Extrait à lire »

┄┄┄┄┄┄┄┄┄┄┄┄┄┄┄┄┄┄┄┄

Merci pour vos suggestions et avis


----------



## r e m y (8 Janvier 2012)

10 mètres, c'est pas un peu long pour un cable hdmi???

Sur certains forums, plusieurs personnes parlent de perte de signal ou de saccades avec des cables longs
Là, par exemple:
http://forum.hardware.fr/hfr/VideoSon/HiFi-HomeCinema/attenue-qualite-image-sujet_123656_1.htm


----------



## Mage-Li (28 Février 2012)

Non j'ai le même prob avec un câble de 5 mètre. 
C'est étrange parfois j'ai beaucoup de pertes de signal et d'autre fois je n'en n'ai pas... 

Je fais un copier/coller d'une conversation que j'ai eu par MP
Ca peut toujours servir à d'autres...



> Bonjour Mage-Li.
> 
> J'ai parcouru le forum et je suis tombé sur votre message concernant un problème
> de perte de signal entre le vidéoprojecteur acer k330 et votre mac.
> ...



Ma réponse:



> Malheureusement je rencontre le même prob avec un câble de 5m...
> Parfois je n'ai pas de perte de signal et d'autre fois j'en ai...
> 
> Ce problème d'après ce que vous dite, viens donc du vidéoprojecteur car vous rencontrer le même problème sur votre home cinema.
> A moins que vous utilisiez un adaptateur pour votre home cinema ?


----------

┄┄┄┄┄┄┄┄┄┄┄┄┄┄┄┄┄┄┄┄

Jeu de données »

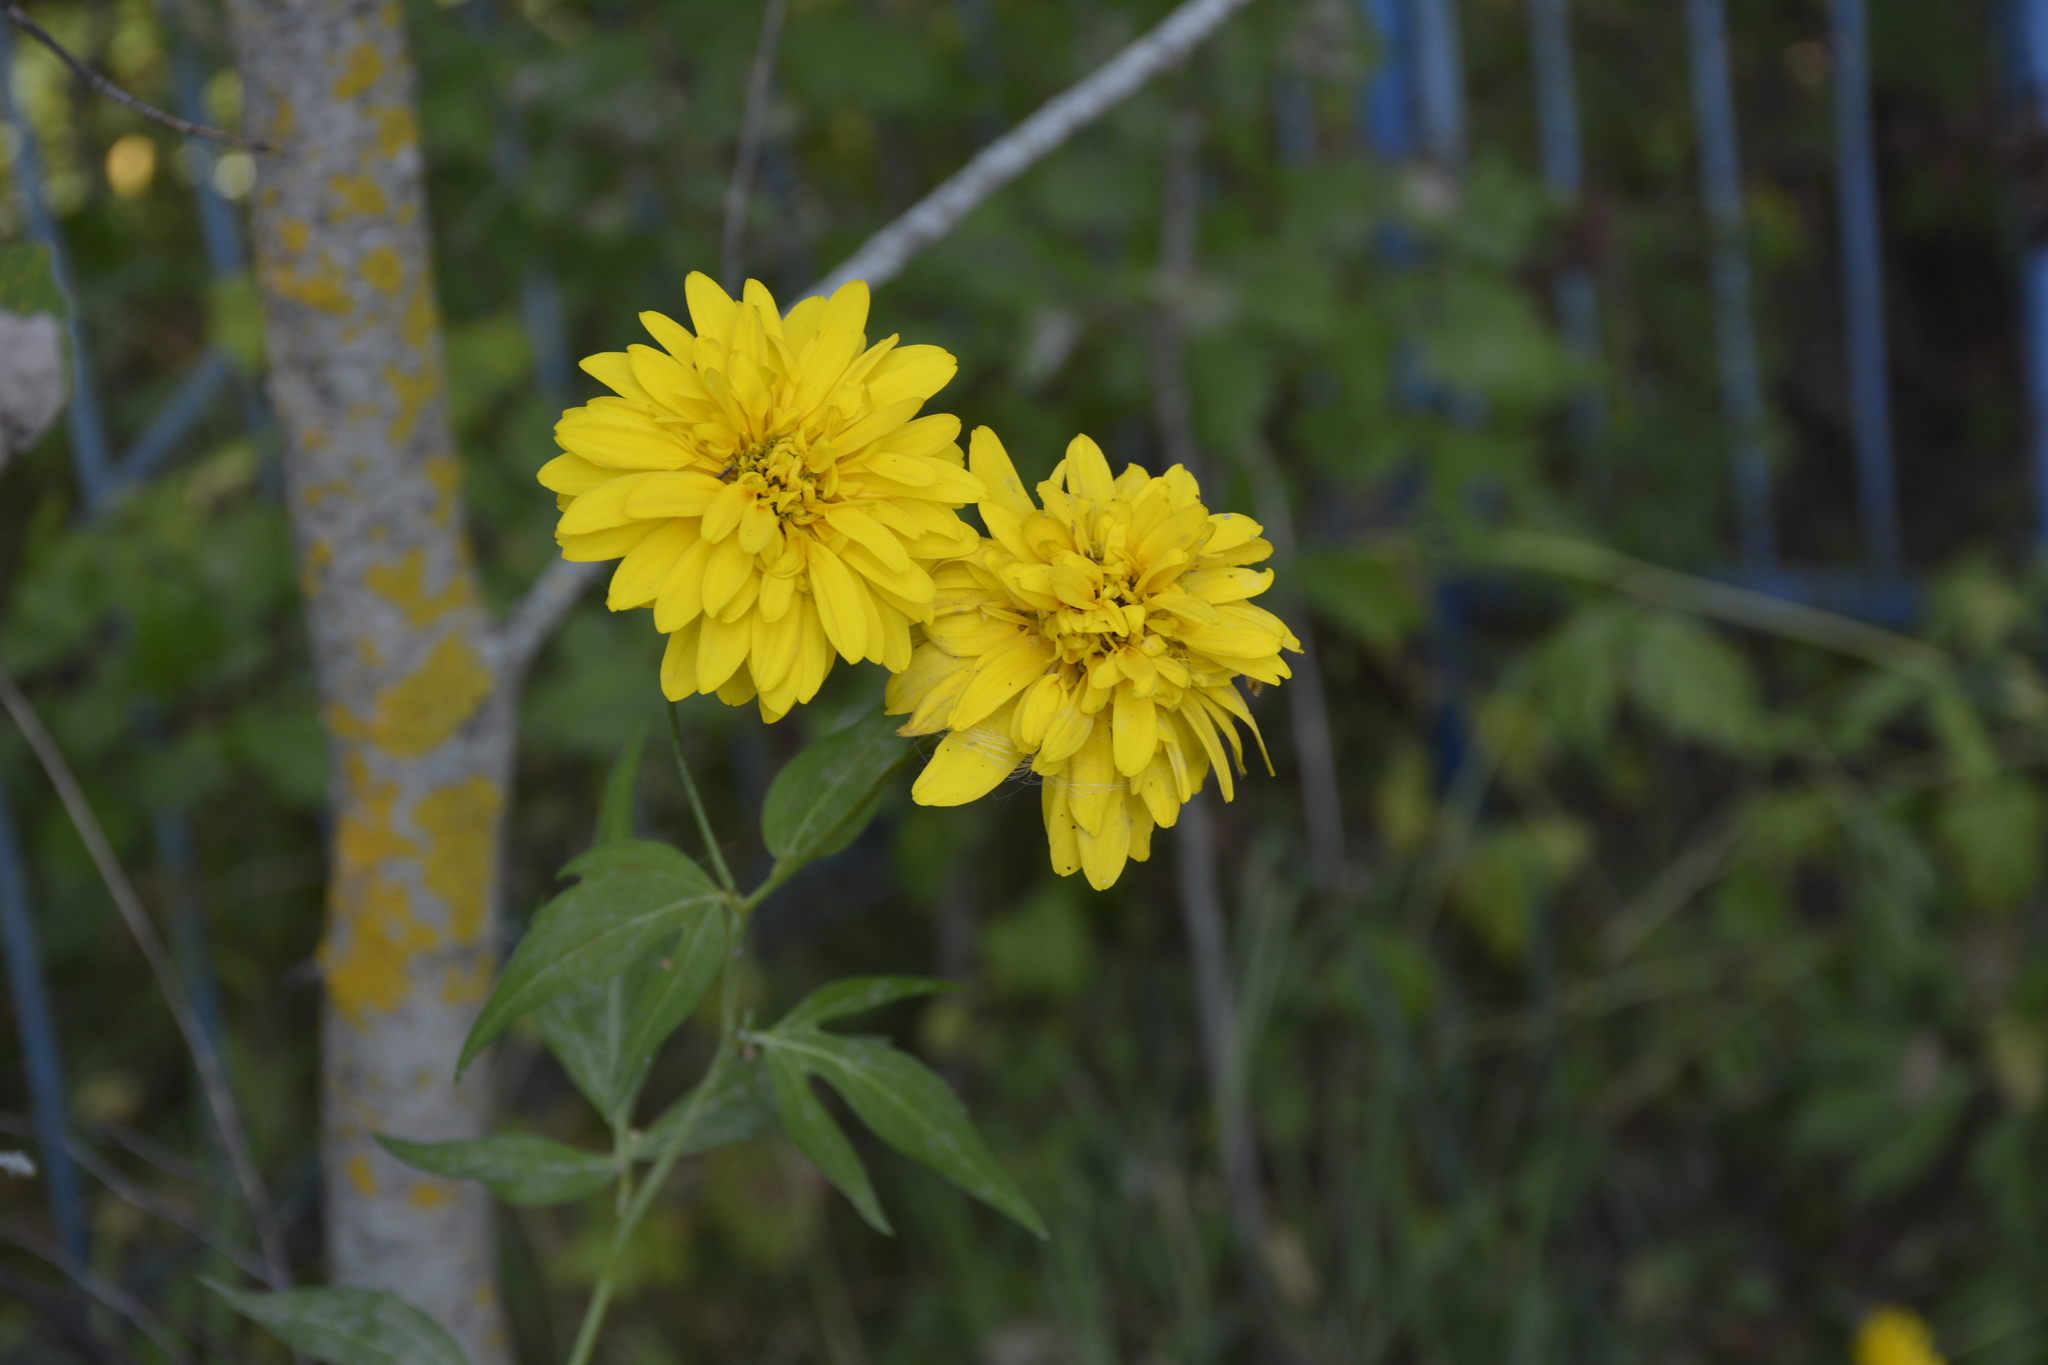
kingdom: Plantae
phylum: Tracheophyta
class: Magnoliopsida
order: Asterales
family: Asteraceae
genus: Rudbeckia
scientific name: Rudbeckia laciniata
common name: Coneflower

┄┄┄┄┄┄┄┄┄┄┄┄┄┄┄┄┄┄┄┄

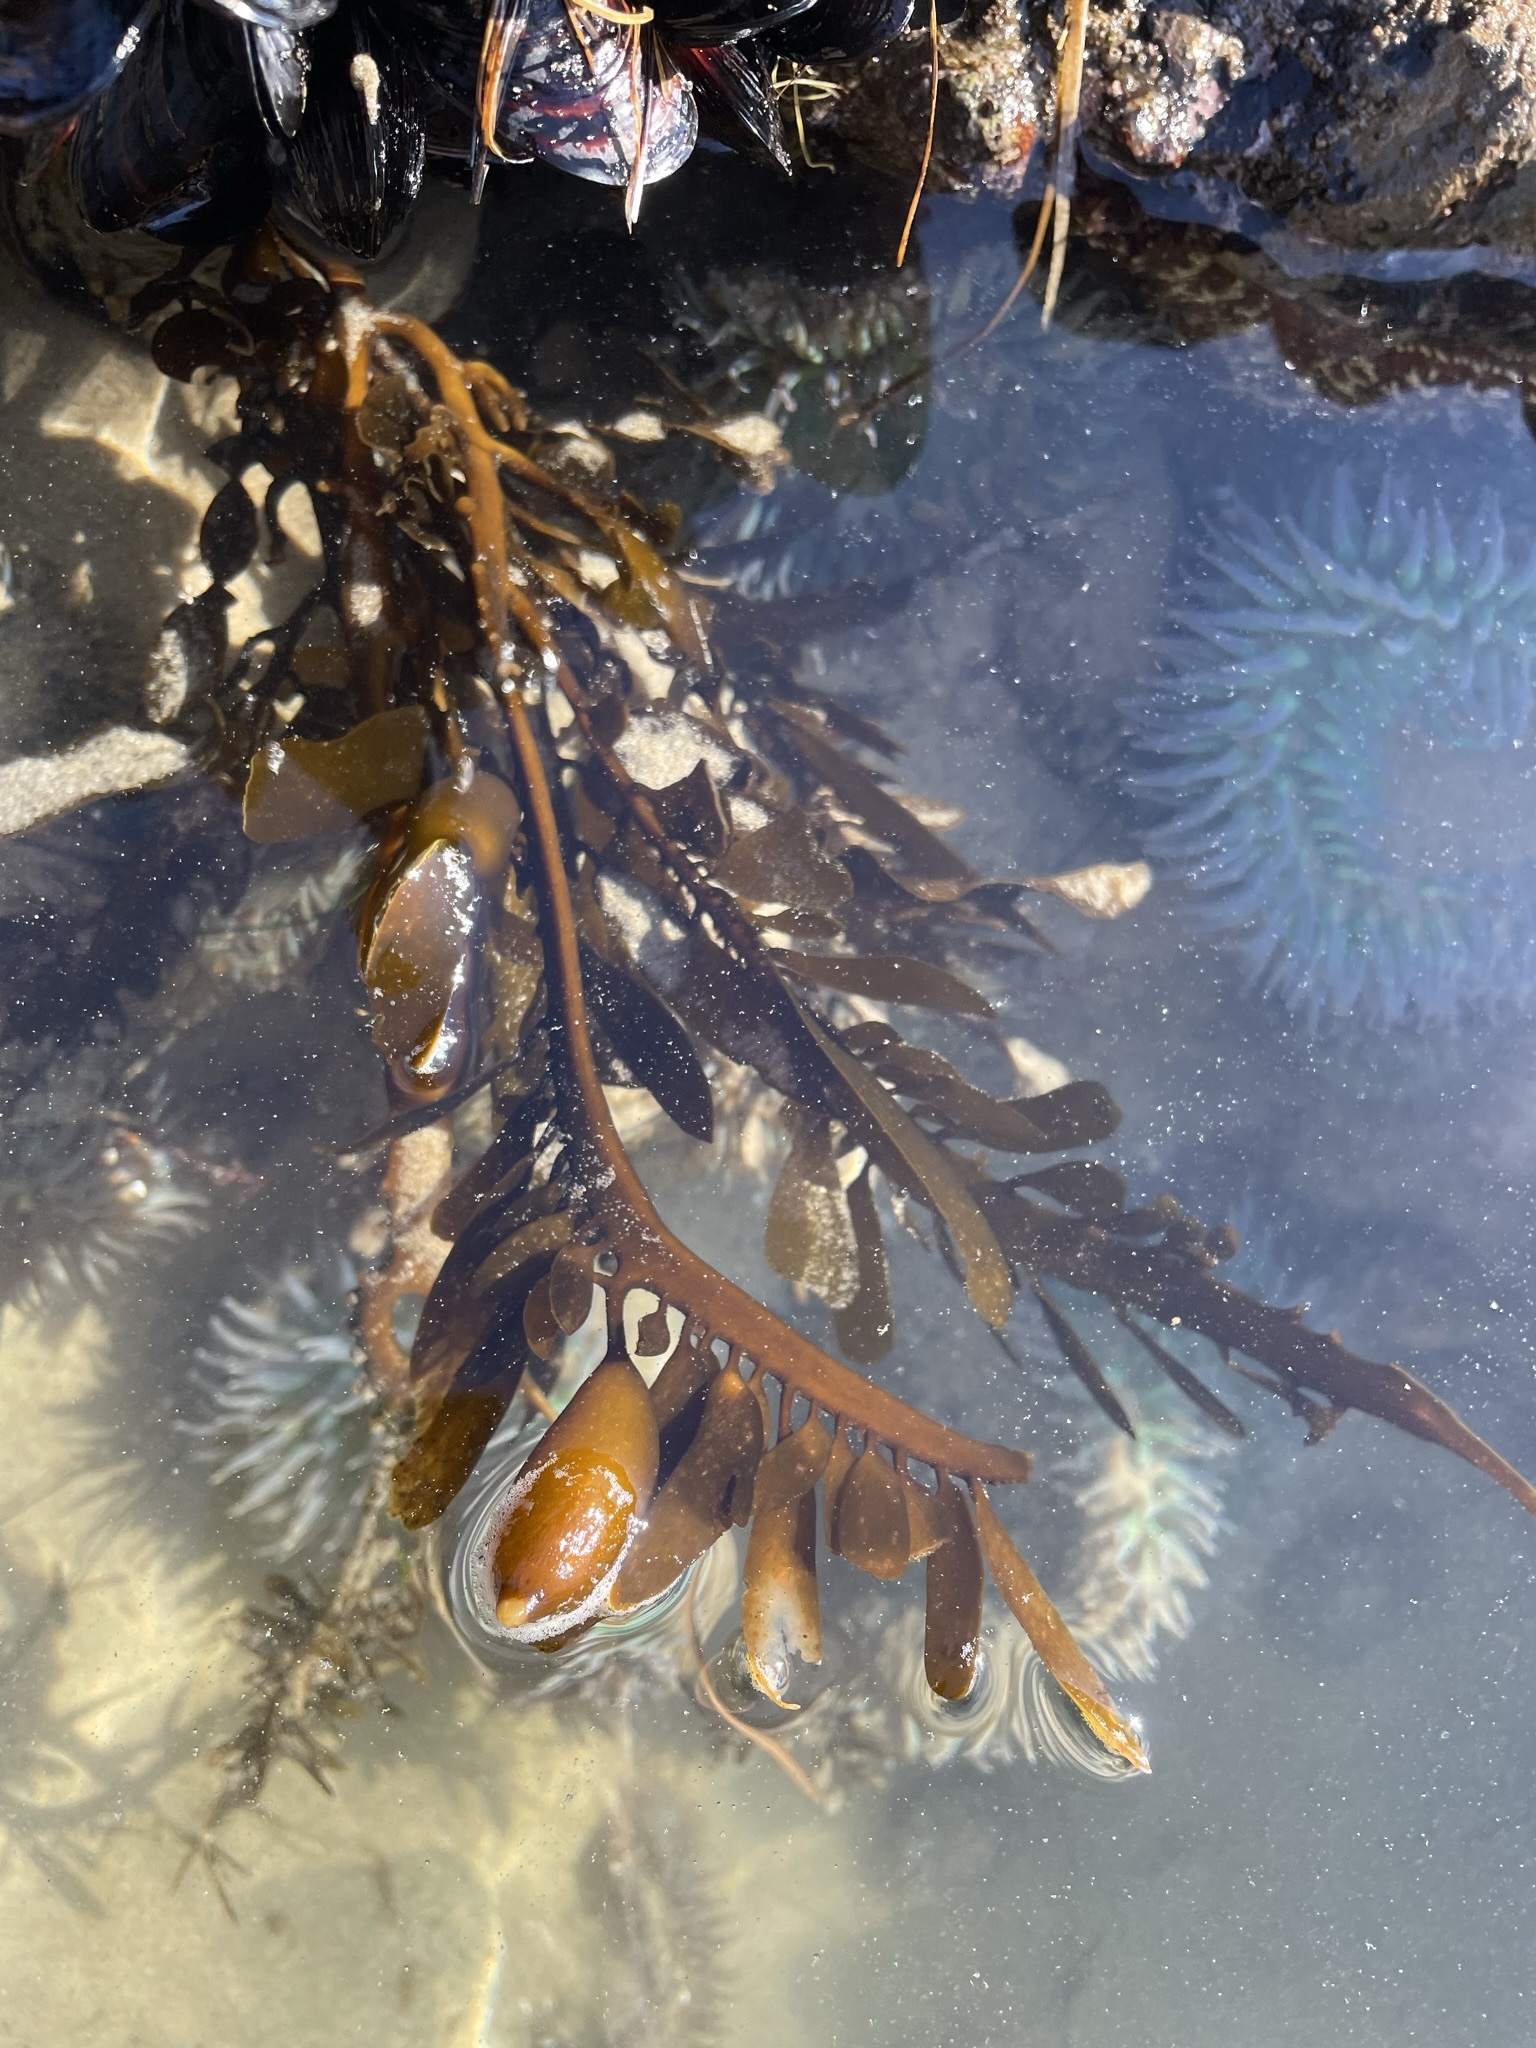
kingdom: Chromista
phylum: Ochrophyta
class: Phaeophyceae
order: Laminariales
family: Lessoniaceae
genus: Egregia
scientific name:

┄┄┄┄┄┄┄┄┄┄┄┄┄┄┄┄┄┄┄┄

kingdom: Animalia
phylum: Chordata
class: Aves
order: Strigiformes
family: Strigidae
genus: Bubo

┄┄┄┄┄┄┄┄┄┄┄┄┄┄┄┄┄┄┄┄

Consignes de l'exercice »
1. Selon l'extrait, pourquoi un câble HDMI de 10 mètres paraît-il un peu long à r e m y ? Répondez en une à trois phrases.
2. Transcrivez sans rien changer le passage de l'extrait qui commence par « ## Mage-Li (28 » et se poursuit jusqu'à « servir à d'autres... ».
Ces données viennent d'une autre source que l'extrait.

Réponses dans l'ordre »
1. Sur certains forums, plusieurs personnes parlent de pertes de signal ou de saccades avec des câbles longs.

2.
## Mage-Li (28 Février 2012)

Non j'ai le même prob avec un câble de 5 mètre. 
C'est étrange parfois j'ai beaucoup de pertes de signal et d'autre fois je n'en n'ai pas... 

Je fais un copier/coller d'une conversation que j'ai eu par MP
Ca peut toujours servir à d'autres...